Trecho do texto:
════════

IHU On-Line – A Igreja, a exemplo de diversos setores da sociedade, entrou dividida no Golpe civil-militar. Como a postura de não violência de Dom Hélder e de contestação ao regime foi vista pela Igreja?

Nelson Piletti - Nós não podemos esquecer a complexidade da atuação da Igreja como instituição “católica”, isto é, que se pretende “universal”. Então esta divisão da instituição como um todo talvez não tenha ocorrido, embora na base da sociedade, nos movimentos sociais e nas paróquias e entre as lideranças tenham ocorrido conflitos importantes de setores favoráveis ou contrários ao Golpe Militar. A liderança da Igreja Católica na época, os cardeais, a nunciatura e os líderes leigos católicos não pretendiam um confronto aberto e o rompimento com o Estado e com os governantes que tomaram o poder após o golpe militar. Então, nós podemos resumir a atuação de Dom Hélder como uma difícil, mas corajosa ação pacífica em favor da justiça, da democracia, dos direitos humanos, que envolvia a denúncia das prisões e torturas, da concentração de renda que então progredia em nosso país, mantendo a tentativa de dialogar com os governantes para influenciá-los para que atuassem a favor do retorno da democracia. Agora, respondendo diretamente, esta difícil atuação de Dom Hélder muitas vezes não era compreendida por setores mais conservadores do episcopado brasileiro e da Cúria Romana, que o criticaram e tentaram limitar suas ações.

════════

Dados fornecidos:
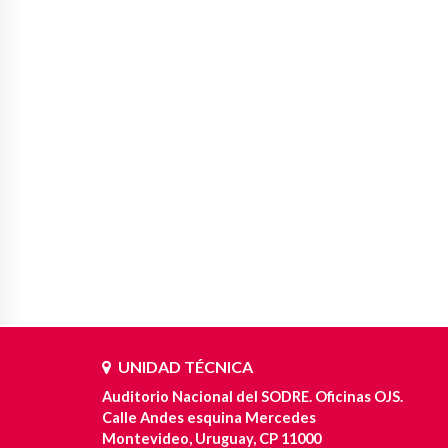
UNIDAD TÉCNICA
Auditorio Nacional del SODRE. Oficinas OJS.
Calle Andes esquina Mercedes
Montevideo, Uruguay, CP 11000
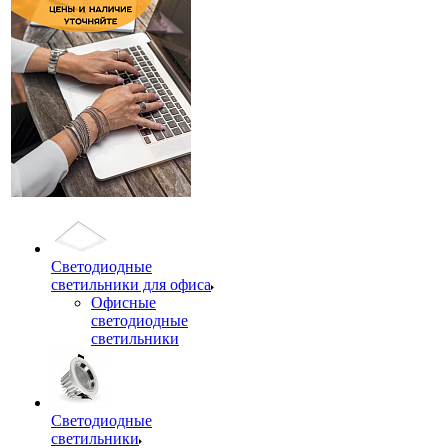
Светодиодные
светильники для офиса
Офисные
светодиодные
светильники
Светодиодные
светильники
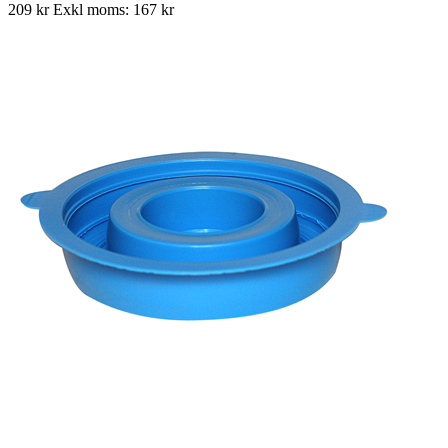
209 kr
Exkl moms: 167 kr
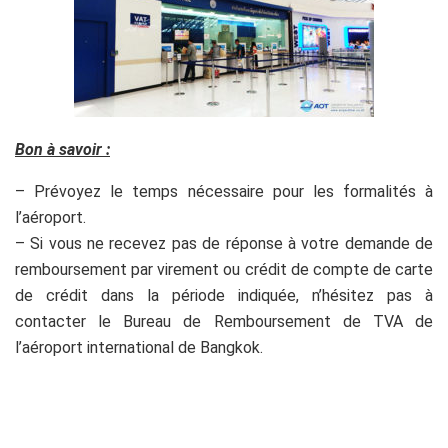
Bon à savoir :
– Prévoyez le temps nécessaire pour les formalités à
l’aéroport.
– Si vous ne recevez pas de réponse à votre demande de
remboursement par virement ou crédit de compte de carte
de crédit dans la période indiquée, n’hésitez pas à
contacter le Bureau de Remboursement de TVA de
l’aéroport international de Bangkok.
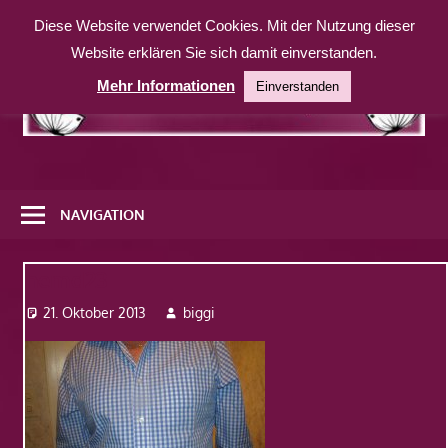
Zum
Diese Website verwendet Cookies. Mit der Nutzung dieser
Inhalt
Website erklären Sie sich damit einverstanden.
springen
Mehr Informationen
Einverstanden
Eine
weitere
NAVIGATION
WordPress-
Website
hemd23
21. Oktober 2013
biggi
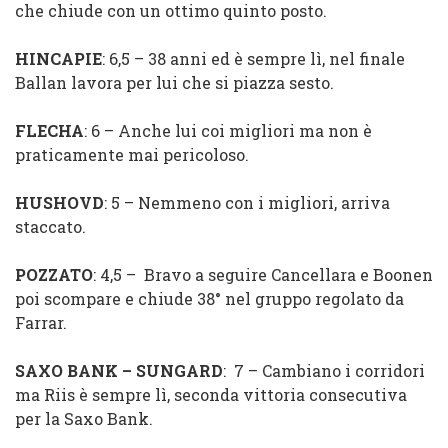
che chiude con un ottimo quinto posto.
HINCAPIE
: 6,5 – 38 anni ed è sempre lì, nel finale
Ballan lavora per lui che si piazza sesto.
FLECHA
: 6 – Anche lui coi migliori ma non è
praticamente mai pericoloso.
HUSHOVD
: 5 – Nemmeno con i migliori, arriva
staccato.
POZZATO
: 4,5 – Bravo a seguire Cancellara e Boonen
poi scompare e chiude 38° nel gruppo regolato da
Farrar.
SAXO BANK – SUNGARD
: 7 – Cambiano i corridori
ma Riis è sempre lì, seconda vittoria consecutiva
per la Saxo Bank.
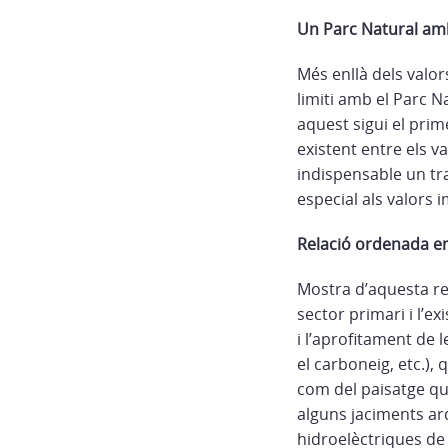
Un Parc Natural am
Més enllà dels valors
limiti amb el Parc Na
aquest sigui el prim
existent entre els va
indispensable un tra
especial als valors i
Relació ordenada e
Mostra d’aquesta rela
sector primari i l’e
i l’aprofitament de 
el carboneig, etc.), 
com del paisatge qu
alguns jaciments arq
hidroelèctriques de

════════

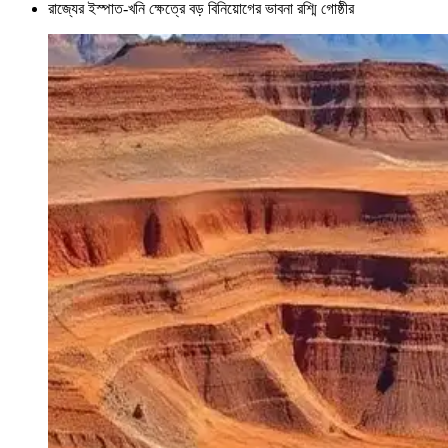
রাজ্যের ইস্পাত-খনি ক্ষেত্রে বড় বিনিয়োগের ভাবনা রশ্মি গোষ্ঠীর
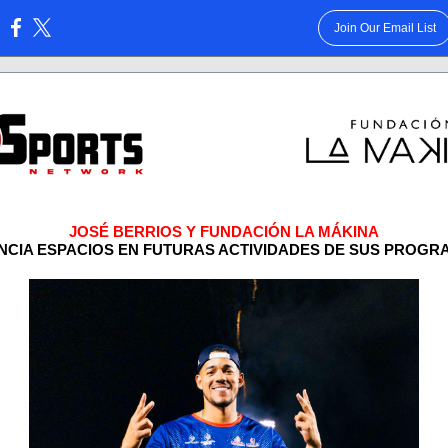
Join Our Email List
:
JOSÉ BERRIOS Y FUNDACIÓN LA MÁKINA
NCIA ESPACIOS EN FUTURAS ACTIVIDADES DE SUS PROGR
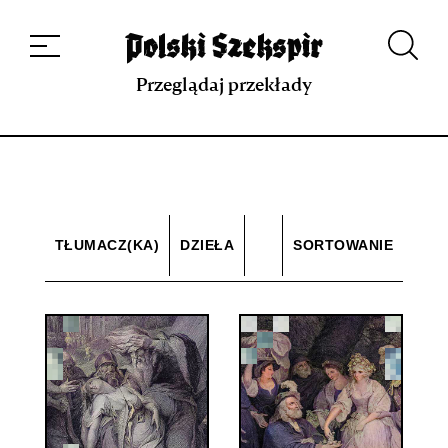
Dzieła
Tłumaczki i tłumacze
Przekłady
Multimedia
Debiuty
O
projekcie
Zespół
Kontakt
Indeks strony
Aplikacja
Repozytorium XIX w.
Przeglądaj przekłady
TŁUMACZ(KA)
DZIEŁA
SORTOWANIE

════════

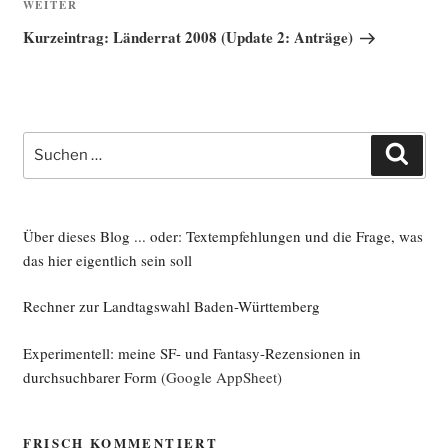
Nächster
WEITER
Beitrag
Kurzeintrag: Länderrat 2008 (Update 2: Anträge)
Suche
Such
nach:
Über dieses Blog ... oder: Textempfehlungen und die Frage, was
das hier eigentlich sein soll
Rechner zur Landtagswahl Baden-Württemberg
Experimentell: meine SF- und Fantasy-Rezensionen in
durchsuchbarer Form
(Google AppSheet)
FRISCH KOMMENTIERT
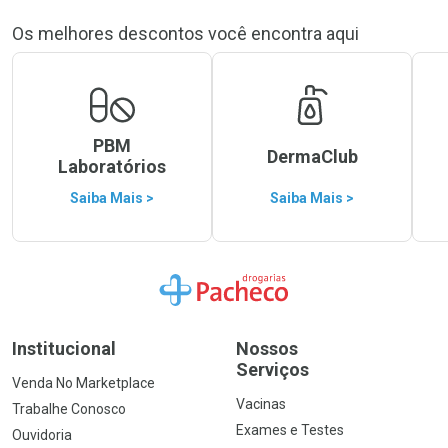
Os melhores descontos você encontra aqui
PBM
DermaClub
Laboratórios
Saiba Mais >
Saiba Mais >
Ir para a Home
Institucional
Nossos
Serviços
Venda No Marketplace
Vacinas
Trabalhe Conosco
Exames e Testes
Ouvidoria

════════

Lista de atividades:
**1.** Diga se cada afirmação concorda com o trecho sobre Dom Hélder e a Igreja, respondendo sim ou não e citando as palavras do texto que decidem a questão. (a) A liderança da Igreja Católica na época buscava um confronto aberto com o Estado. (b) A atuação de Dom Hélder incluía a denúncia de prisões e torturas. (c) Setores conservadores do episcopado brasileiro tentaram limitar as ações de Dom Hélder.
**2.** Segundo o trecho sobre Dom Hélder e a Igreja, em quais âmbitos ocorreram conflitos entre setores favoráveis e contrários ao Golpe Militar? Liste todos.
**3.** Continue a entrevista sobre Dom Hélder e a Igreja a partir do ponto em que ela para.
As linhas fornecidas não são necessárias.

Respostas por tarefa:
**1.**
(a) Não: "não pretendiam um confronto aberto e o rompimento com o Estado e com os governantes que tomaram o poder após o golpe militar".
(b) Sim: "envolvia a denúncia das prisões e torturas".
(c) Sim: "o criticaram e tentaram limitar suas ações".

**2.**
- na base da sociedade
- nos movimentos sociais
- nas paróquias
- entre as lideranças

**3.**
 

IHU On-Line- Como Dom Hélder inscreve sua trajetória na história do Brasil? 

Nelson Piletti - Dom Hélder deixou como marca inconfundível da Igreja Católica no Brasil o compromisso com a democracia e com a busca de soluções para os problemas sociais. A participação de sacerdotes e leigos em movimentos sociais e organizações da sociedade civil, a exemplo do que ocorre nos movimentos pastorais e em uma organização importantíssima como a CNBB, e em milhares de organizações não governamentais espalhadas pelo país, considero que é a sua maior herança política. Sua maior herança religiosa foi o ensinamento de que a fé, por mais fervorosa que seja, como era a dele, não se combina com a injustiça, com a humilhação e a exploração do outro; enfim, a fé também pode libertar os seres humanos do fanatismo e da intolerância.